MBS-11962: Update privileges for all database users on schema changes

[mwiencek]

Problem

MBS-11962

When new tables or schemas are added, production database users like musicbrainz_ro may not be granted access to them.

Solution

Adds a new script, admin/UpdateDatabasePrivileges.pl, which is invoked from upgrade.sh and updates privileges for the following users if they exist:

• musicbrainz_ro
• caa_redirect
• sir

The script works by revoking all write privileges from musicbrainz_ro, and then granting USAGE on all schemas, and SELECT privileges on all tables in those schemas.

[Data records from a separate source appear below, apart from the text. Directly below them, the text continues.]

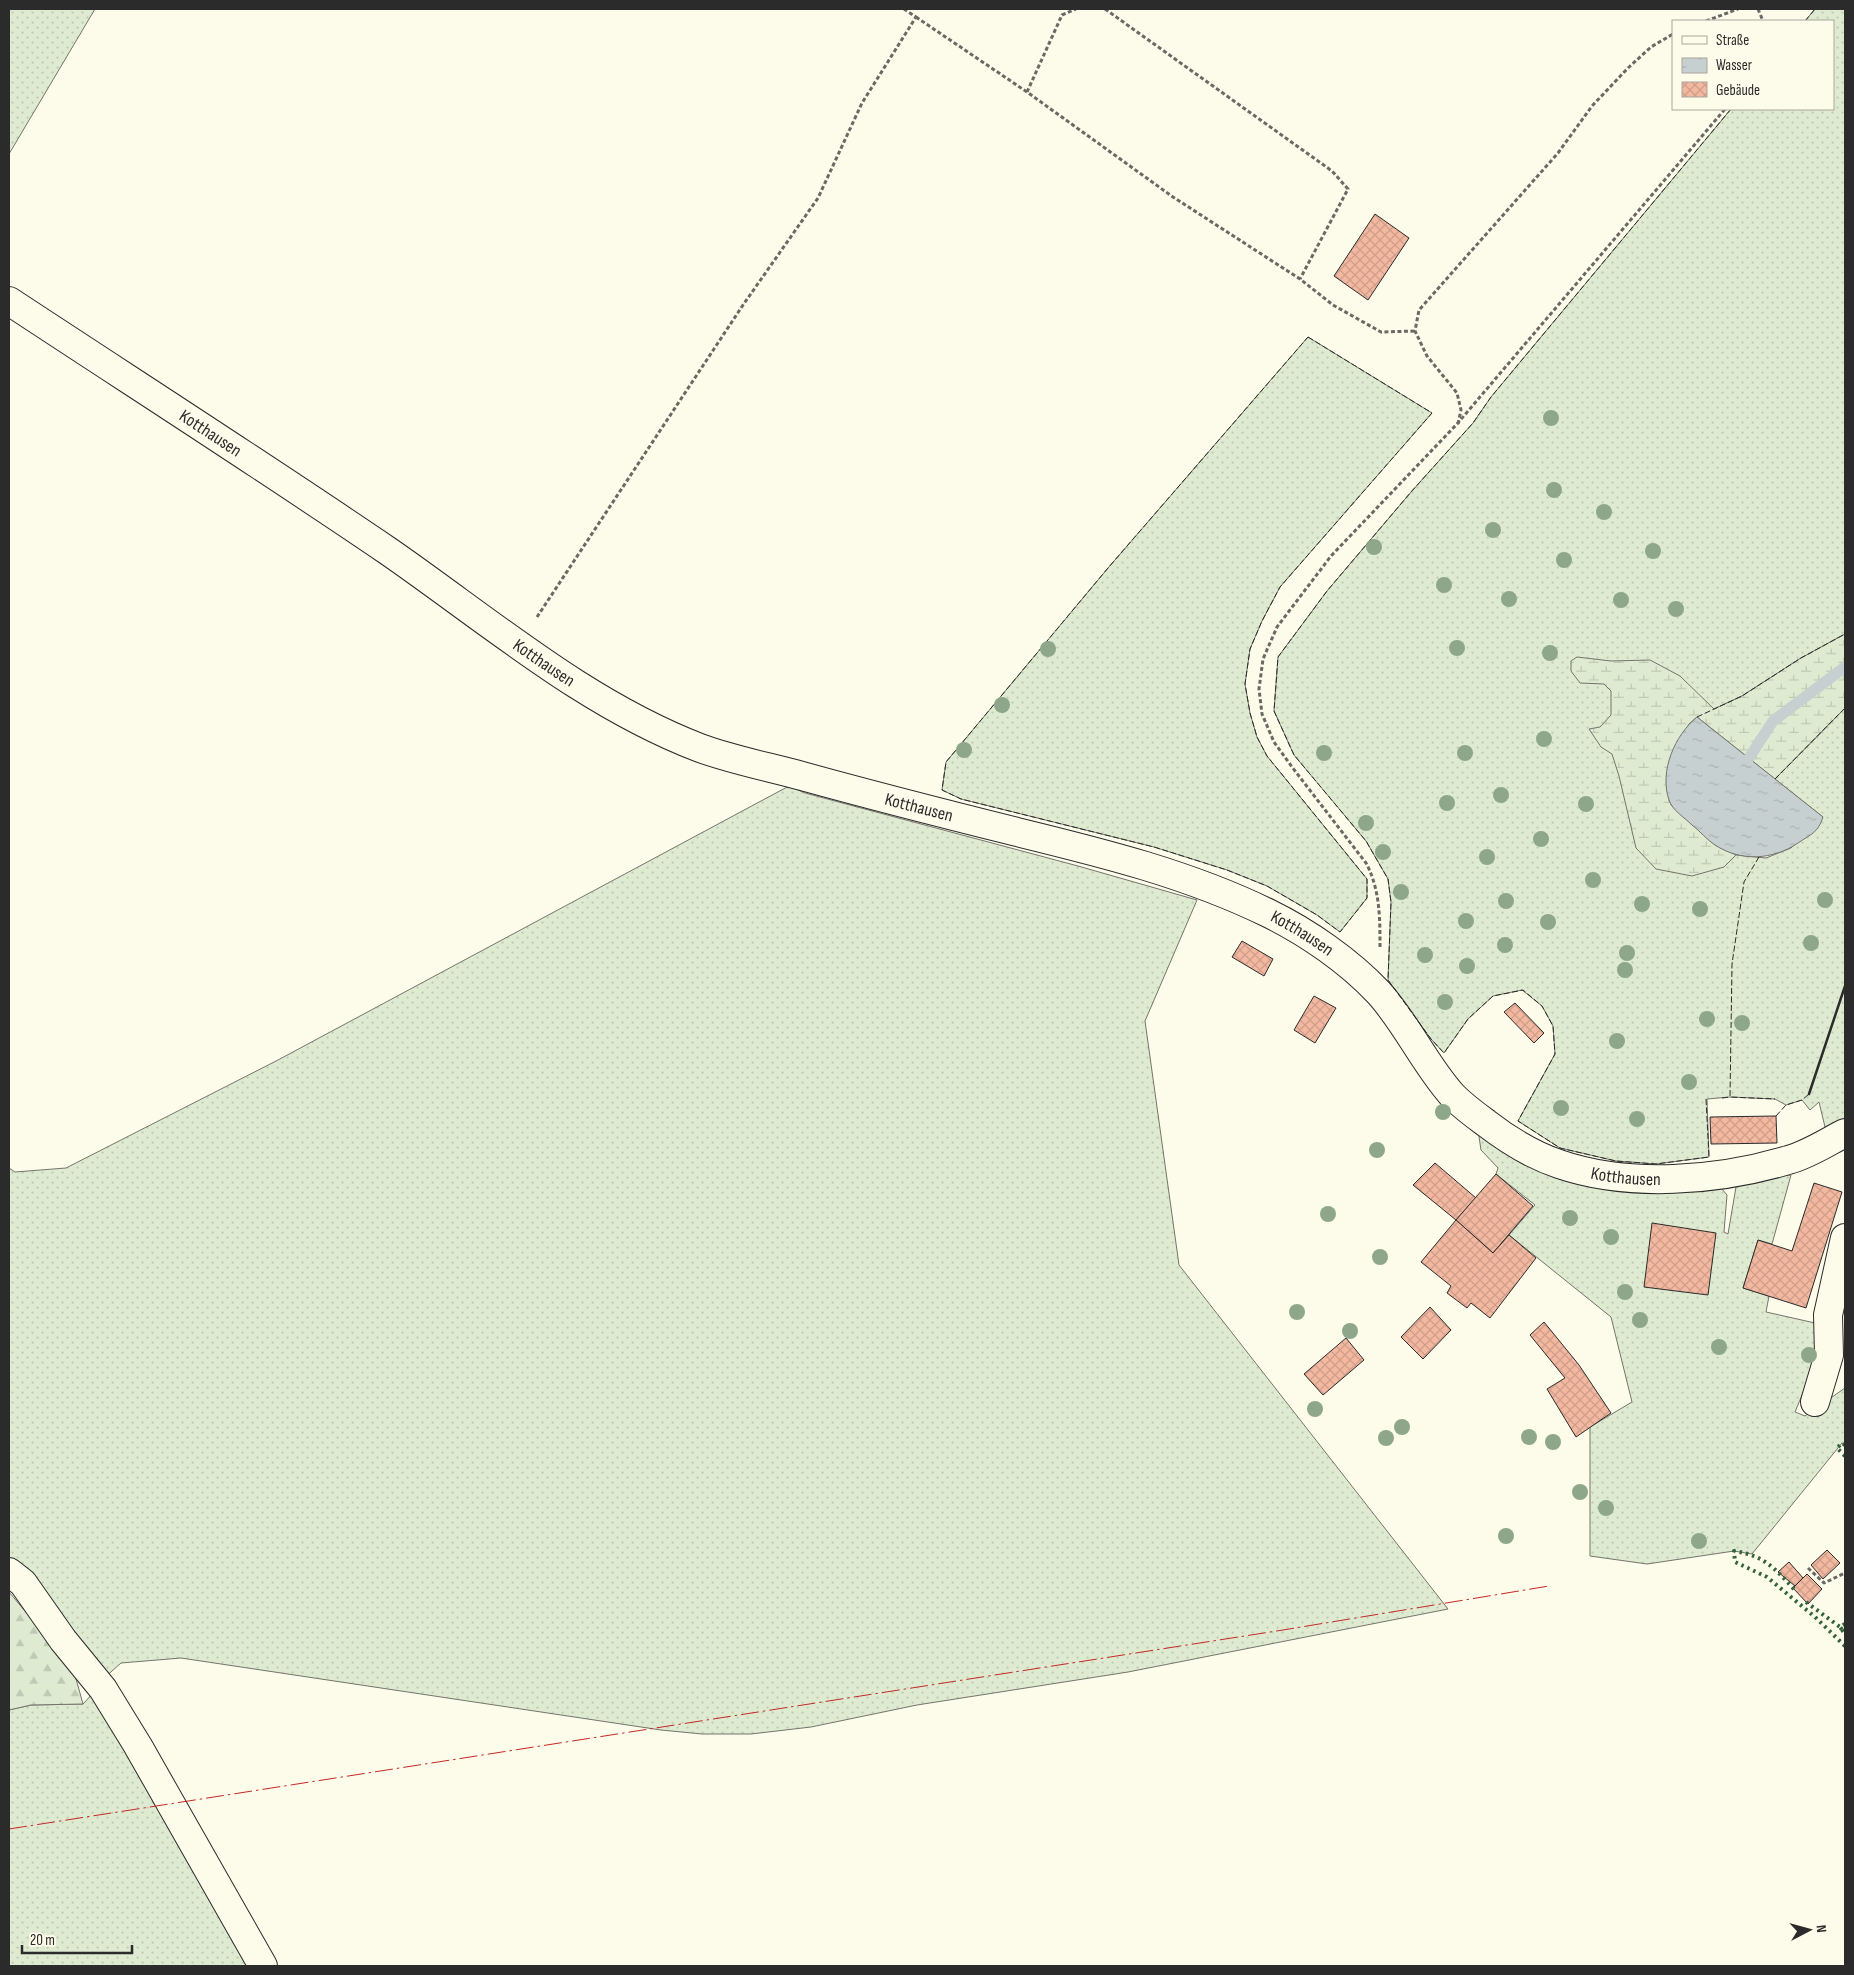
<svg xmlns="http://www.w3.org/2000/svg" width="1854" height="1975" viewBox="0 0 1854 1975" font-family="'Sofia Sans Condensed',sans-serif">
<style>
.grass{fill:url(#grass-dots);stroke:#74746e}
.forest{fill:url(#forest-firs);stroke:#74746e}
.wetland{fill:url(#wetland-marsh);stroke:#74746e}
.water{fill:url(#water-ripples);stroke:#74746e}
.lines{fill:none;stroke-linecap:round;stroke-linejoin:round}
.stream{stroke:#c7d0d0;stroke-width:11}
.building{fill:url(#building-cross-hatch);stroke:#2b2b2b}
.minor-casing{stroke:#2b2b2b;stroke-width:30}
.path{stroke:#6a6964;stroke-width:3;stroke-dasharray:4 2.5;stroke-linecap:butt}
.minor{stroke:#fdfbea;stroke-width:28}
.hedge{stroke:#34623c;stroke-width:4;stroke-dasharray:2.5 4;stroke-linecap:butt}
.fence{stroke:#2b2b2b;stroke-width:1;stroke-dasharray:6 2.5;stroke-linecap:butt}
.wall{stroke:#2b2b2b;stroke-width:2.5}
.power{stroke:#c62828;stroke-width:1;stroke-dasharray:18 4 2.5 4;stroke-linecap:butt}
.tree{fill:#8ea78a}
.labels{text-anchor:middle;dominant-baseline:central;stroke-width:4;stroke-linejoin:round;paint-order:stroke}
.street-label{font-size:18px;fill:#2b2b2b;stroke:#fdfbea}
</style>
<defs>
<pattern id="grass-dots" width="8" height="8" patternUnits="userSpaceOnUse" patternTransform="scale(1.25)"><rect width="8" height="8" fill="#deebd1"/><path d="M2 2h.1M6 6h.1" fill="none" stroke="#bfcab4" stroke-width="1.8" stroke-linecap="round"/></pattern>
<pattern id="forest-firs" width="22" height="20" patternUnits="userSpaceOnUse" patternTransform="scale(1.25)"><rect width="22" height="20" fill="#deebd1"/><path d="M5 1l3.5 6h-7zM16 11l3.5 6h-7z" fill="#bfcab4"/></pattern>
<pattern id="wetland-marsh" width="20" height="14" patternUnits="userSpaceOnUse" patternTransform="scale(1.25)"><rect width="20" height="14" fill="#deebd1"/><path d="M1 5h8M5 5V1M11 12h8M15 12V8" fill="none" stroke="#bfcab4"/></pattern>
<pattern id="water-ripples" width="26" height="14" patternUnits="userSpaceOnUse" patternTransform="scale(1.25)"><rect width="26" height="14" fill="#c7d0d0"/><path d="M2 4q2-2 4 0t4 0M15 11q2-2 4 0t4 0" fill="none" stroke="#abb3b3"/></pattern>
<pattern id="building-cross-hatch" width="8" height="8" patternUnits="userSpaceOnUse" patternTransform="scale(1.25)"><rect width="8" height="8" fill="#f2b8a0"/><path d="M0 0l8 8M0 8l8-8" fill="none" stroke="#d09e8a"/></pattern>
</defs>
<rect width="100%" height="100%" fill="#fdfbea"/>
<!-- grass -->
<g class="grass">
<polygon points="9,9 95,9 9,154"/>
<polygon points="1815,9 1845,9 1845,634 1801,658 1742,696 1697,717 1736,855 1766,858 1791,848 1823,817 1775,779 1845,708 1845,1118 1825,1127 1819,1102 1810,1110 1802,1100 1786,1105 1775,1099 1730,1097 1707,1099 1709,1157 1656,1164 1616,1161 1560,1148 1518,1121 1555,1054 1553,1026 1542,1006 1522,990 1493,996 1468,1019 1444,1053 1431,1039 1388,980 1391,902 1388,879 1366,841 1294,755 1274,711 1278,657 1327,591 1411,492 1473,423 1491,397 1731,109 1833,109 1833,21 1805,21"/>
<polygon points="1308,337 1432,413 1280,587 1262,621 1250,649 1245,684 1250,713 1257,737 1267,756 1367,879 1367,898 1340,932 1317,915 1267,886 1227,870 1154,847 961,799 942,790 946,762 1108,568"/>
<polygon points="789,786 805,793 1078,866 1197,900 1145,1021 1179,1265 1448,1609 1128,1672 917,1705 811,1727 751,1734 702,1734 661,1730 181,1658 121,1663 103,1679 9,1568 9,1168 15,1172 66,1168 278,1060"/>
<polygon points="1478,1130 1502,1144 1717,1183 1727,1195 1724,1232 1728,1234 1737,1181 1791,1175 1772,1244 1758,1240 1743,1288 1769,1296 1766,1312 1815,1323 1817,1359 1795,1412 1805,1416 1845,1388 1845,1445 1842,1443 1752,1554 1734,1551 1647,1564 1590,1556 1590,1427 1632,1402 1611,1317 1509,1235 1535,1205 1496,1174 1498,1168 1481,1150"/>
<polygon points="95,1691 255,1966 9,1966 9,1710 31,1705 83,1704"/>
</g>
<!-- forest -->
<polygon class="forest" points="9,1592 73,1668 83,1704 31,1705 9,1710"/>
<!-- wetland -->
<polygon class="wetland" points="1845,634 1845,708 1775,779 1697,717 1689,724 1669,763 1667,790 1671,805 1715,845 1736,855 1724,867 1692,876 1656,869 1636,848 1619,776 1612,754 1601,747 1589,729 1600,727 1611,715 1611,691 1604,684 1580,683 1571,671 1571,661 1577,657 1611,661 1650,660 1680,676 1714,709 1742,696 1801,658"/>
<!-- water -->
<path class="water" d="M1697,717L1823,817C1818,833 1811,834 1798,843C1773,860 1741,862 1715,845C1707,840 1700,831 1692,825C1684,817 1672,810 1669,800C1659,771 1675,735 1697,717Z"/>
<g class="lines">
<!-- stream -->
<polyline class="stream" points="1749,758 1773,721 1845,667"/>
</g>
<!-- building -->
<g class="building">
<polygon points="1375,214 1409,238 1368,300 1334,276"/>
<polygon points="1242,941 1273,959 1264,976 1232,957"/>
<polygon points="1314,996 1336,1008 1315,1043 1294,1030"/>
<polygon points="1515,1003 1544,1033 1534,1043 1504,1012"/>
<polygon points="1776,1116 1777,1143 1711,1144 1710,1117"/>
<polygon points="1435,1163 1476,1198 1456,1220 1413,1185"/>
<polygon points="1496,1174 1533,1206 1493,1253 1456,1220"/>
<polygon points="1814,1183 1842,1192 1806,1308 1743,1288 1758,1240 1792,1251"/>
<polygon points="1456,1220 1493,1253 1509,1235 1536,1258 1490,1318 1471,1303 1467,1308 1447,1293 1451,1286 1421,1262"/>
<polygon points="1652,1223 1716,1233 1708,1295 1644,1287"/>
<polygon points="1430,1307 1451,1330 1423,1359 1401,1337"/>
<polygon points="1544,1322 1579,1365 1611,1413 1576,1437 1547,1389 1565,1378 1530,1335"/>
<polygon points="1346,1338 1364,1360 1323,1395 1304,1374"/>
<polygon points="1827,1550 1840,1563 1823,1579 1811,1565"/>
<polygon points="1789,1562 1803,1578 1795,1586 1778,1572"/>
<polygon points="1807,1574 1822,1589 1808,1604 1793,1588"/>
</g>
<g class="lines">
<defs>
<g id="minor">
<path id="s1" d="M9,301C135,384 263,466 388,551C489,621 585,704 700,748C733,760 769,767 802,776C874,796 945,814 1017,832C1103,853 1188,874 1268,913C1307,932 1349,961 1379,993C1407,1024 1425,1065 1453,1096C1463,1106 1475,1115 1486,1123C1508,1140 1532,1155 1559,1164C1629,1188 1718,1181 1788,1160C1808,1155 1827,1142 1845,1133"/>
<polyline points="1815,1402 1829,1355 1828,1315 1845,1238"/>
<polyline points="9,1572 23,1583 63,1640 103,1689 138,1746 263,1966"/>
</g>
</defs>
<!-- minor casing -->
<use href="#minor" class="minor-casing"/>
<!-- path -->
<g class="path">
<polyline points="1105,9 1332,171 1348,189 1300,279"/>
<polyline points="1758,9 1763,21"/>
<polyline points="916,17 1027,92 1173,197 1300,279 1333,305 1381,332 1415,331"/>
<polyline points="1706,21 1738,9"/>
<polyline points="1027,92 1062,15 1076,9"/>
<polyline points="1458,424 1461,410 1457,393 1427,356 1415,331 1419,310 1558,153 1592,106 1628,68 1651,47 1673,34"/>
<polyline points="537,617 743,305 818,198 862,103 916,17 904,9"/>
<path d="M1380,947C1380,918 1380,889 1366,863L1292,767L1274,742L1262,714L1259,689L1263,659L1277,627L1331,556L1457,424L1725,109"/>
<polyline points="1808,1568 1824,1583 1845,1573"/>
</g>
<!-- minor -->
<use href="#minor" class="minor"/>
<!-- hedge -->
<g class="hedge">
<polyline points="1845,1445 1842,1443 1837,1448 1845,1456"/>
<path d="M1794,1589C1773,1567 1765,1556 1734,1551L1735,1562L1767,1577L1815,1617L1845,1646"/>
<polyline points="1806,1602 1840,1627 1845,1634"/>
<polyline points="1845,1624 1840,1627 1843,1631 1845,1630"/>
</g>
<!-- fence -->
<g class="fence">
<polyline points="1805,21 1815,9"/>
<polygon points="1308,337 1432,413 1280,587 1262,621 1250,649 1245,684 1250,713 1257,737 1267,756 1367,879 1367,898 1340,932 1317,915 1267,886 1227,870 1154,847 961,799 942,790 946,762 1108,568"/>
<polyline points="1697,717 1742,696 1801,658 1845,634"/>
<polyline points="1775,779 1845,708"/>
<polyline points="1759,857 1744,882 1732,964 1730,1097 1775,1099"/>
<polyline points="1722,1098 1730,1097"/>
<polyline points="1706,1099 1709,1157 1656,1164 1616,1161 1560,1148 1518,1121 1555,1054 1553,1026 1542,1006 1523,990 1493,996 1468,1019 1444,1053 1431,1039 1388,980 1391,902 1388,879 1366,841 1294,755 1274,711 1278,657 1327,591 1411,492 1473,423 1491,397 1731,109"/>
<polyline points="1776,1116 1786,1105 1802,1100 1809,1094 1845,986"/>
</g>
<!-- wall -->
<polyline class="wall" points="1809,1094 1845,986"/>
<!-- power -->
<polyline class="power" points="9,1829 1283,1630 1549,1586"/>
</g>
<!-- trees -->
<g class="tree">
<circle cx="1551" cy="418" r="8"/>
<circle cx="1554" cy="490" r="8"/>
<circle cx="1604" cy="512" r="8"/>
<circle cx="1493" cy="530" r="8"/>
<circle cx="1374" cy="547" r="8"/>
<circle cx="1653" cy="551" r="8"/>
<circle cx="1564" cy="560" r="8"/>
<circle cx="1444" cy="585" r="8"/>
<circle cx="1509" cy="599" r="8"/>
<circle cx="1621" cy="600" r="8"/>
<circle cx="1676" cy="609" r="8"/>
<circle cx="1457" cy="648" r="8"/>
<circle cx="1048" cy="649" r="8"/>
<circle cx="1550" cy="653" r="8"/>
<circle cx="1002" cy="705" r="8"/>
<circle cx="1544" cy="739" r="8"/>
<circle cx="964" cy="750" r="8"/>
<circle cx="1324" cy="753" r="8"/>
<circle cx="1465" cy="753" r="8"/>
<circle cx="1501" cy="795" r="8"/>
<circle cx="1447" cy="803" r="8"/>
<circle cx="1586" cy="804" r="8"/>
<circle cx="1366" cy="823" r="8"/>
<circle cx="1541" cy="839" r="8"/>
<circle cx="1383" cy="852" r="8"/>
<circle cx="1487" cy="857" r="8"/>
<circle cx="1593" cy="880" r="8"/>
<circle cx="1401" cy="892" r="8"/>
<circle cx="1825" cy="900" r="8"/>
<circle cx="1506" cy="901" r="8"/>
<circle cx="1642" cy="904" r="8"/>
<circle cx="1700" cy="909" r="8"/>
<circle cx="1466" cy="921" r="8"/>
<circle cx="1548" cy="922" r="8"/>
<circle cx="1811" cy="943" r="8"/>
<circle cx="1505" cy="945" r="8"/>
<circle cx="1627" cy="953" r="8"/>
<circle cx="1425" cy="955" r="8"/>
<circle cx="1467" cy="966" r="8"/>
<circle cx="1625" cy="970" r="8"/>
<circle cx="1445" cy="1002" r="8"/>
<circle cx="1707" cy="1019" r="8"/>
<circle cx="1742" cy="1023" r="8"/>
<circle cx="1617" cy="1041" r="8"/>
<circle cx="1689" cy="1082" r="8"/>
<circle cx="1561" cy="1108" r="8"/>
<circle cx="1443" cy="1112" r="8"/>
<circle cx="1637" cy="1119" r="8"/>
<circle cx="1377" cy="1150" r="8"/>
<circle cx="1328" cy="1214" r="8"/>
<circle cx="1570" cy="1218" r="8"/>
<circle cx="1611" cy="1237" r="8"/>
<circle cx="1380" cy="1257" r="8"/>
<circle cx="1625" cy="1292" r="8"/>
<circle cx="1297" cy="1312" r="8"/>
<circle cx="1640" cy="1320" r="8"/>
<circle cx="1350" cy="1331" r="8"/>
<circle cx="1719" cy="1347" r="8"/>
<circle cx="1809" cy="1355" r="8"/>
<circle cx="1315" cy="1409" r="8"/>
<circle cx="1402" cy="1427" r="8"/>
<circle cx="1529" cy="1437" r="8"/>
<circle cx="1386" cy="1438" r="8"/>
<circle cx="1553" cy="1442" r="8"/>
<circle cx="1580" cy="1492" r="8"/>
<circle cx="1606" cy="1508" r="8"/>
<circle cx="1506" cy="1536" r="8"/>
<circle cx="1699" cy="1541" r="8"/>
</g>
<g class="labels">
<!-- street labels -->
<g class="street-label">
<text stroke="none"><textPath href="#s1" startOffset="241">Kotthausen</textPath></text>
<text stroke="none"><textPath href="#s1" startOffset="646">Kotthausen</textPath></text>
<text stroke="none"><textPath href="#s1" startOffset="1051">Kotthausen</textPath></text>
<text stroke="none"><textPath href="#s1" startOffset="1456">Kotthausen</textPath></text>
<text stroke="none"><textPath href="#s1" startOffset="1876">Kotthausen</textPath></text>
</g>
</g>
<!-- border -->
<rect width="1854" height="1975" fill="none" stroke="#2b2b2b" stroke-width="20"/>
<!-- legend -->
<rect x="1672" y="20" width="162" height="90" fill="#fdfbea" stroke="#a9a89e"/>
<rect x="1682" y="36" width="25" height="8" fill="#fdfbea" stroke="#a9a89e"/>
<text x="1716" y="45" font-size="15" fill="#2b2b2b">Straße</text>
<rect x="1682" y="58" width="25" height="15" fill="url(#water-ripples)" stroke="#a9a89e"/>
<text x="1716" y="70" font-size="15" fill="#2b2b2b">Wasser</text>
<rect x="1682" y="82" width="25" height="15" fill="url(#building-cross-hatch)" stroke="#a9a89e"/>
<text x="1716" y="95" font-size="15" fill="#2b2b2b">Gebäude</text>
<!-- north arrow -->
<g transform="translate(1809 1930) rotate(84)" stroke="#fdfbea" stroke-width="4" paint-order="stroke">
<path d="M0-4L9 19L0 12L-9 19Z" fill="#2b2b2b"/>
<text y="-8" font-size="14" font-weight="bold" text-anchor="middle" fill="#2b2b2b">N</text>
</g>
<!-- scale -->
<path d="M22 1945v8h110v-8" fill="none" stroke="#2b2b2b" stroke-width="2.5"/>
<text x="30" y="1945" font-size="15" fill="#2b2b2b" stroke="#fdfbea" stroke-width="4" paint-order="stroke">20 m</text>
</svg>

Next, for the last two schemas, it revokes all privileges from them (including SELECT and USAGE), and then simply grants them membership in the musicbrainz_ro role.

Testing

I added the three roles in question to my local database and ran admin/UpdateDatabasePrivileges.pl. I observed that each of the three users could SELECT from any table in our schemas, but not modify them.

[reosarevok]

Tests seem to be failing

[mwiencek]

Tests seem to be failing

Seems to be because the WITH INHERIT clause I'm using was added in PostgreSQL 16.

[mwiencek]

@yvanzo I think I've addressed all of your comments (and it should also work on PG<16 now).

[mwiencek]

Thanks!

Last, when running this script (without --nogrant) two times in a row, two additional lines are logged:

Yeah, those are logged by PG if you try to grant a privilege that already exists. It's harmless though and may be useful information (if it wasn't expected for them to exist).